- **TEXTE PRÉSENTÉ**:

%%

UNE NOUVELLE FOIS FORMIDABLE DANS NI LE CIEL NI LA TERRE, JÉRÉMIE RENIER CONFIRME UNE STATURE EXCEPTIONNELLE.

Rarement comédien aura, comme Jérémie Renier, développé à ce point son potentiel « à vue », devant des caméras révélant, film après film, les facettes de plus en plus nombreuses de son talent peu banal. L’adolescent timide que révélaient les Dardenne dans La Promesse a fait place à un homme et à un acteur confirmé, doté d’une pure présence stupéfiante et d’un registre étendu, les deux s’exprimant avec une force extraordinaire dans l’excellent premier film de Clément Cogitore Ni le ciel ni la terre. Il y incarne un officier français en poste en Afghanistan, un personnage qu’il a fallu préparer soigneusement pour avoir les gestes justes du métier.

%%

- **TRAVAIL DEMANDÉ**: Poursuivez, s'il vous plaît, l'article ci-dessus sur Jérémie Renier en reprenant juste après sa dernière phrase.

- **DONNÉES FOURNIES**:

%%

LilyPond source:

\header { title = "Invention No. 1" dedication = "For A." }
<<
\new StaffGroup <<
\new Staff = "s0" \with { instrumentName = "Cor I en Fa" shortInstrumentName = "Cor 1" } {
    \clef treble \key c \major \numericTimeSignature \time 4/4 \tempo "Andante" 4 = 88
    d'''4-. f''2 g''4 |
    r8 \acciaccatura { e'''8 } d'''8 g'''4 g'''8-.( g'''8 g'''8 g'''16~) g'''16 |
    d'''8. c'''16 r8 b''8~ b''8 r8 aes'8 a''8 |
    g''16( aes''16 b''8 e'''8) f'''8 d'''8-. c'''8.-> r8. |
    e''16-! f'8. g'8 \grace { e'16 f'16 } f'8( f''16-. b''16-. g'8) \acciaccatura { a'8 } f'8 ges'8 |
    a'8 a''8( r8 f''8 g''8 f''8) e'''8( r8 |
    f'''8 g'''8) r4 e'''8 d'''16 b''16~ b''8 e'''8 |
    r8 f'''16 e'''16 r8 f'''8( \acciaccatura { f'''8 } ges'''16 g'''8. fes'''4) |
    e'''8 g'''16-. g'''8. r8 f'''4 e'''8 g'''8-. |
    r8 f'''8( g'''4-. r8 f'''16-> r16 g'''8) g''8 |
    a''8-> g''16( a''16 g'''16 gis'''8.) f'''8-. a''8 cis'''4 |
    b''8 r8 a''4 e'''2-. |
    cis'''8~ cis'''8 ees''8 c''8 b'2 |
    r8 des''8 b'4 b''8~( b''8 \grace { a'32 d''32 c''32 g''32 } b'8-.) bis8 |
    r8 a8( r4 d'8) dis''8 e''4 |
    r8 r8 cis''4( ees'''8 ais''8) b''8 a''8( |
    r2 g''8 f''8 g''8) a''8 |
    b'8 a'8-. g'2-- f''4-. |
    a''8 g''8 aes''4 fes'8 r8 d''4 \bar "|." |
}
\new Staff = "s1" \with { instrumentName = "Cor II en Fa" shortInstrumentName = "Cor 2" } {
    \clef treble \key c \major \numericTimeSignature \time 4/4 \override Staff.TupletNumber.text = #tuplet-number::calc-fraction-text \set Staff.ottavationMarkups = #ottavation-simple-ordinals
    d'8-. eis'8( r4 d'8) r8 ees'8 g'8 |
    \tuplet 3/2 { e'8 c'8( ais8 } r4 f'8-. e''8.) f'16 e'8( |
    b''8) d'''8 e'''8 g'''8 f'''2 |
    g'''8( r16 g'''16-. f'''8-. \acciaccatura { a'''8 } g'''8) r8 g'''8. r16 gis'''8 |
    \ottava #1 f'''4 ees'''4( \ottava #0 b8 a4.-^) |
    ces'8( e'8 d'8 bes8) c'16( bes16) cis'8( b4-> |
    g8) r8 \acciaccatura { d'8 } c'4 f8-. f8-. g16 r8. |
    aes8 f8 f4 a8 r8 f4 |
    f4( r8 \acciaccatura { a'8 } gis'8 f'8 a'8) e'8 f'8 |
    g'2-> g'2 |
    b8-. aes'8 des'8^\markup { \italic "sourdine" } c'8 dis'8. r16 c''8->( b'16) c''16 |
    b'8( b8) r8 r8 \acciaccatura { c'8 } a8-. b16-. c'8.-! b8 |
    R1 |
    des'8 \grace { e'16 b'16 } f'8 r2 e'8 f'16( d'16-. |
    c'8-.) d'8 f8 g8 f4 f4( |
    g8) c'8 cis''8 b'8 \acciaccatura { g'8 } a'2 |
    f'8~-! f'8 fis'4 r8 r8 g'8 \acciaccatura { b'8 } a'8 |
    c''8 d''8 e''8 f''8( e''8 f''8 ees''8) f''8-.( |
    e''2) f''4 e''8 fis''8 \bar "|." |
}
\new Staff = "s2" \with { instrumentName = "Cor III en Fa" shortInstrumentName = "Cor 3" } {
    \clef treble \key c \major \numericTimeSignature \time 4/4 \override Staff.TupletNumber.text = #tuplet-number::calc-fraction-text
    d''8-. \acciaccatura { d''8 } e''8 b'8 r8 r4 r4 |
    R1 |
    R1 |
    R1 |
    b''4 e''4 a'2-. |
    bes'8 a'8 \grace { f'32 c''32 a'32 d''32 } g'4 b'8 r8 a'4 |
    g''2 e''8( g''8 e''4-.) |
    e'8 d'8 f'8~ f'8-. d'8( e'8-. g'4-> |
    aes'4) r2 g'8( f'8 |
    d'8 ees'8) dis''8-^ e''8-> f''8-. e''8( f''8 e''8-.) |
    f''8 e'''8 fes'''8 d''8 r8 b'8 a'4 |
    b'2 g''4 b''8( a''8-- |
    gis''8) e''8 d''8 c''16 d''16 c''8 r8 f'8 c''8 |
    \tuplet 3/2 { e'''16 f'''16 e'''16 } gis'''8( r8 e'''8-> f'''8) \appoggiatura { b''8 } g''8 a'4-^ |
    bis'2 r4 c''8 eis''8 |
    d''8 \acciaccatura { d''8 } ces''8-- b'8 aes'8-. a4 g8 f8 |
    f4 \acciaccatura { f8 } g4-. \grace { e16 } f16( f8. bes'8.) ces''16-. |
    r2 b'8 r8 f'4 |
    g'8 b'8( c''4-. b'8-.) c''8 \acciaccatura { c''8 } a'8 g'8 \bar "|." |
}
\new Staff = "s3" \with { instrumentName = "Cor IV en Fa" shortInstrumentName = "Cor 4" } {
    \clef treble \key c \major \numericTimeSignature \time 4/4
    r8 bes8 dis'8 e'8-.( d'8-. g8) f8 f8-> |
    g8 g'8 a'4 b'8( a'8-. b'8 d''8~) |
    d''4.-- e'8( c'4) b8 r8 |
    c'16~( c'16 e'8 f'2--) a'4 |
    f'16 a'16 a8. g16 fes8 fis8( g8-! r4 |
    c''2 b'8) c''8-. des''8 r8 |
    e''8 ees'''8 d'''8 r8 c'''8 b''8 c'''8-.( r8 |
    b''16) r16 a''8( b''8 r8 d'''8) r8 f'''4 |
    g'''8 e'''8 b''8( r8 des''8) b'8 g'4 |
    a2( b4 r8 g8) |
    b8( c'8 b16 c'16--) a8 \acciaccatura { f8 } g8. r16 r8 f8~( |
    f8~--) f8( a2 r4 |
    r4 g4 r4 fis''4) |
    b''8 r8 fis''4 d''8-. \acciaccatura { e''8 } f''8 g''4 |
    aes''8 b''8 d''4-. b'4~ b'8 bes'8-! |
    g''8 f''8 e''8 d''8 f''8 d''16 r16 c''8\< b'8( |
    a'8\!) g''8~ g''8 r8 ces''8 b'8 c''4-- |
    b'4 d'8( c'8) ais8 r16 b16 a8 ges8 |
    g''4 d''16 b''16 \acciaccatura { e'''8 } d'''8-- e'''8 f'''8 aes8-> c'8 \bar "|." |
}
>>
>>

%%

- **LA RÉPONSE**:
« J’avais déjà, un peu avant, fait un film de Sarah Leonor (Le Grand Homme, NDLR) qui parlait de la réinsertion d’ex-soldats de la Légion étrangère, explique l’acteur. Une première approche du métier de militaire, pour laquelle j’avais reçu une courte mais intense formation avec des instructeurs. Du coup, j’avais une petite base, déjà. Pour le tournage de Ni le ciel ni la terre, qui allait se dérouler dans les montagnes de l’Atlas marocain, dans des conditions éprouvantes, physiquement parlant, nous nous sommes préparés en groupe, afin aussi de faire corps, de donner au réalisateur cette vérité qu’il voulait chercher en nous. » Un ex-para et un ancien légionnaire iranien figurant dans la distribution tout en étant aussi conseillers militaires, la justesse visée pouvait être atteinte. Mais l’enjeu principal, pour Renier, était d’incarner le chef, le capitaine. « Pour qu’on y croie, il fallait d’abord que j’y croie, moi. Alors j’ai eu l’idée, avec Clément Cogitore, que tous les acteurs, même en dehors du plateau, m’appellent Capitaine. Moi, je les appelais tous par leur nom de personnage, et le mélange d’autorité, de côté paternel, est venu naturellement. On faisait du sport ensemble et je les motivais, quand l’un d’entre eux avait un souci par rapport au tournage, il venait m’en parler et j’allais ensuite faire mon rapport au réalisateur. C’était ma section, nous faisions corps tout le temps. Pour moi, c’était primordial! »

« Ni le ciel ni la terre est un film sur la croyance, commente le comédien belge, sur la croyance au sens large, pas limitée à la religion mais à tous points de vue. Le visible et l’invisible, la nature de l’autre, ennemi ou pas, le mythe et la réalité. » Jérémie Renier respire le bonheur rétrospectif d’avoir pu entrer dans « l’univers d’un grand cinéaste en devenir, un artiste visionnaire ».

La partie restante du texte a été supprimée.